Hel – Ölümün Bakiresi
Himlingr’lar ilk kez tanrılığa yükseldiğinde, Hel ilk günlerinde bir anda gelen fısıltıların, çığlıkların ve iniltilerin kakofonisi tarafından rahatsız edilmekteydi; sanki tüm dünya bir anda ona seslenmiş gibiydi. Ancak haftalar sonra, bu seslerin aslında Syelden’de dolaşma şansı bulamayan, Minera’nın fiziksel formuyla birlikte var olan biçimsiz Ruh Ovalarında lanetle dolaşmaya mahkûm ölülerin dizginlenemeyen acısı olduğunu anladı. Onlar, lanetlenmişlerdi; serseriler, katiller, tefeciler ve hırsızlardı. Ruhları öte âleme geçiş hakkı tanınmamış, bunun yerine ya yeniden doğana ya da ölümlerinde kefaretlerini kazanana kadar hayalet ovalarda kefaret yürüyüşüne zorlanmışlardı.

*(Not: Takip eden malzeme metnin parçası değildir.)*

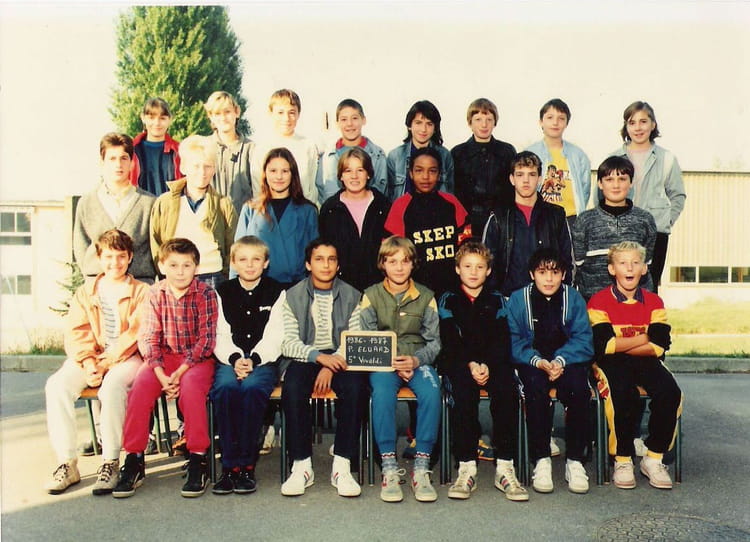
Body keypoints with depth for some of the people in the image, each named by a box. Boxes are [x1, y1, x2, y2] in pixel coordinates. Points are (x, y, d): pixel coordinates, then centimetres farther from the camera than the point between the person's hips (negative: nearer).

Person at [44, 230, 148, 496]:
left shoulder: (141, 292, 5)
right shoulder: (85, 293, 17)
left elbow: (135, 334, -6)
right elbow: (76, 333, 5)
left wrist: (106, 362, -17)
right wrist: (88, 363, -14)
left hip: (126, 357, -4)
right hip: (90, 357, 4)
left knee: (112, 386, -36)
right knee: (57, 385, -25)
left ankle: (111, 462, -23)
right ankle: (67, 463, -18)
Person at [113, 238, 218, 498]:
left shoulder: (205, 293, -7)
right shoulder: (155, 293, 1)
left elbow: (206, 339, -11)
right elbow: (148, 337, -4)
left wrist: (180, 372, -22)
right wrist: (161, 374, -19)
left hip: (197, 358, -3)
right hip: (164, 357, 3)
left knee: (191, 385, -33)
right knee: (140, 386, -24)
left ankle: (198, 460, -23)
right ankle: (134, 460, -13)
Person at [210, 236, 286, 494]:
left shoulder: (276, 292, 9)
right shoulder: (223, 292, 14)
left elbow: (275, 337, 0)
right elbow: (220, 336, 5)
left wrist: (253, 359, -17)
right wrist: (235, 359, -14)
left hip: (264, 360, -1)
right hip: (230, 359, 2)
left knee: (251, 387, -33)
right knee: (224, 387, -31)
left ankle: (246, 465, -23)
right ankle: (230, 465, -24)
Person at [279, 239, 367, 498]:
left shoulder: (352, 296, 7)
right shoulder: (293, 296, 6)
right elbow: (288, 343, -2)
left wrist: (331, 366, -19)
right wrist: (319, 357, -21)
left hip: (340, 360, 0)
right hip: (306, 358, 0)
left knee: (355, 387, -31)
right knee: (292, 388, -32)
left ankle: (342, 467, -25)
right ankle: (301, 465, -22)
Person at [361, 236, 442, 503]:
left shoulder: (426, 297, 9)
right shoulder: (371, 295, 6)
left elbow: (434, 341, 5)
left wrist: (415, 360, -16)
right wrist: (392, 363, -16)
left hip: (418, 361, 1)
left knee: (431, 391, -32)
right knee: (382, 391, -35)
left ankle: (422, 467, -25)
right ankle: (389, 468, -28)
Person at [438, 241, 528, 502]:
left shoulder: (496, 300, 16)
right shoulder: (448, 300, 11)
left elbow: (503, 341, 4)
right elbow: (449, 342, 0)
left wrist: (487, 365, -15)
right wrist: (471, 365, -17)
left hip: (494, 363, 1)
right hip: (459, 364, -1)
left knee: (507, 389, -29)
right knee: (463, 391, -33)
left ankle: (505, 467, -26)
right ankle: (466, 468, -30)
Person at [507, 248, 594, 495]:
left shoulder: (573, 298, 5)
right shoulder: (517, 299, 2)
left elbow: (583, 341, -3)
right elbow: (513, 341, -6)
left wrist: (560, 361, -22)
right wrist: (537, 361, -23)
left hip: (567, 361, 1)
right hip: (532, 363, -1)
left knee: (578, 386, -31)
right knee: (535, 385, -33)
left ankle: (575, 461, -19)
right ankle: (541, 460, -24)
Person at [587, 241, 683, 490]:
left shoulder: (654, 302, 9)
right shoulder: (599, 301, -1)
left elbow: (659, 346, -5)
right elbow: (603, 345, -14)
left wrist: (620, 344, -12)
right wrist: (644, 338, -7)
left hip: (646, 362, 3)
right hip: (611, 365, -3)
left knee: (670, 393, -25)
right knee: (624, 395, -33)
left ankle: (653, 458, -7)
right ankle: (623, 461, -13)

Hel bunu fark ettiğinde, düzenli olarak çevresindeki ruhlarla iletişim kurmaya başladı, onların isimlerini, doğalarını ve geçmiş yaşamlarındaki suçlarını öğrenerek. Onlara, Namneri’nin veya diğer Tharameni’nin hükümlerinden öte, kendi yargısını sundu. Gerçeklerine göre, bazılarını reenkarne ederek onlara onurlu yaşamlar sürmeleri için ikinci bir şans verir, bazılarını ise kendi için yarattığı cep boyutundaki öte âlemine — Helheim’e — gönderirdi. Böylece kendine ait, körü körüne ona itaat eden, sonraki yaşamlarında yeniden doğuş ve kurtuluş vaadiyle tasmasına bağlanan lanetlilerden oluşan bir ordu yaratmış oldu.

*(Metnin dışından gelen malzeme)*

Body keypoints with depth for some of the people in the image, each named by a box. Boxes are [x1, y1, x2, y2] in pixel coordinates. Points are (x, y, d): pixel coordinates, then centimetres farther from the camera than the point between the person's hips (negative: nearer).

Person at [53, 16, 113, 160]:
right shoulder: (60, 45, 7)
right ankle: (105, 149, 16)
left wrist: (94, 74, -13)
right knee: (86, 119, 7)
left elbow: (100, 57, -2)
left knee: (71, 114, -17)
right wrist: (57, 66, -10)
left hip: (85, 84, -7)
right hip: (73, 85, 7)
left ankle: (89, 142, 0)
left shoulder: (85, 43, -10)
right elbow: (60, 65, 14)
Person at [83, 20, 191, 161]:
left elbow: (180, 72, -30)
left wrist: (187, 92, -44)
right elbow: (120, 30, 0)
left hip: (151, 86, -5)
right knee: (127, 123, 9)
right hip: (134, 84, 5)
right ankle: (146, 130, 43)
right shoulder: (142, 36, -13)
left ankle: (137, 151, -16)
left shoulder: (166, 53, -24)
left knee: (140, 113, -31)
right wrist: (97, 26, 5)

Son zamanlarda Hel için babasının tanrılığa yükselişleri hakkındaki sözlerinin doğru olduğu açık hale geldi ve her geçen gün güçlerinin azaldığını fark etmektedir. Şimdi kendini başka yollarla güçlendirmeyi amaçlamaktadır; takipçilerini umutsuzluğa daha da sürükleyerek, onlardan tanrıçaları olarak görevlerini yerine getirebilmek için kurbanlar talep etmektedir. Fakat çok yakında zor bir ikilemeyle karşı karşıya kalacaktır, çünkü nüfus azalmaktadır ve onun kurban taleplerini karşılayamamaktadır; moralleri ve inançları da tükenmektedir.